The overarching goal of Knockout Obesity is to empower children to overcome and prevent obesity by achieving healthy lifestyles through regular exercise and good nutrition. Knockout Obesity aims to achieve this goal by disseminating its program to as many CBO partner sites as possible, training staff and donating equipment and lesson plans so that the CBO can run the program independently. This will enable Knockout Obesity to reach as many children and communities as possible in an attempt to meaningfully address the childhood obesity epidemic. The specific outcomes that Knockout Obesity has identified include:

  • Increased knowledge of nutrition
  • Increased self-esteem
  • Improved attitudes toward physical activity
  • Decreased Body Mass Index (BMI)
  • Increased physical endurance
  • Increased capacity of CBOs to deliver age-appropriate physical activity

Target Population

Knockout Obesity partners with CBOs serving children ages 10-18 living in high-risk communities. Special emphasis is placed, when possible, on partnering with CBOs operating community centers in New York City Housing Authority (NYCHA) facilities, as children living in these communities face additional barriers to active lifestyles and positive youth development. Knockout Obesity launched its program at Grand Street Settlement’s Bushwick-Hylan Cornerstone Center, which is located within a NYCHA facility in Bushwick, Brooklyn.
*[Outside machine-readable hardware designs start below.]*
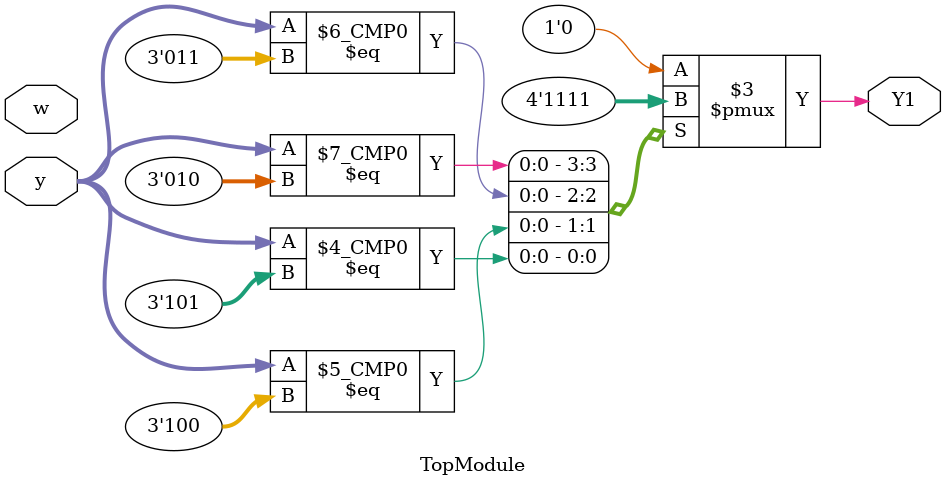
<source format=sv>
module TopModule (
    input logic [2:0] y,
    input logic w,
    output logic Y1
);

    // Next state logic for y[1]
    always @(*) begin
        case (y)
            3'b000: Y1 = 1'b0; // State A
            3'b001: Y1 = 1'b0; // State B
            3'b010: Y1 = 1'b1; // State C
            3'b011: Y1 = 1'b1; // State D
            3'b100: Y1 = 1'b1; // State E
            3'b101: Y1 = 1'b1; // State F
            default: Y1 = 1'b0; // Default case (should not occur)
        endcase
    end

endmodule
</source>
The demographics for the children that Knockout Obesity served at the Bushwick-Hylan Cornerstone Center are reflective of the neighborhood at large: 50% male, 50% female; 53% African-American/Black, 47% Latino/Hispanic. Since its incorporation, Knockout Obesity has worked with community centers in Bushwick and Red Hook (Brooklyn) and the Lower East Side (Manhattan.) Each community faces challenges to positive youth development. Thirty-eight percent of children in Bushwick and Red Hook live in poverty– nearly double the citywide average of 23%. In the very crowded Lower East Side, there is only 0.7 acres of parkland for every 1,000 residents—severely limiting the open space where children can be active.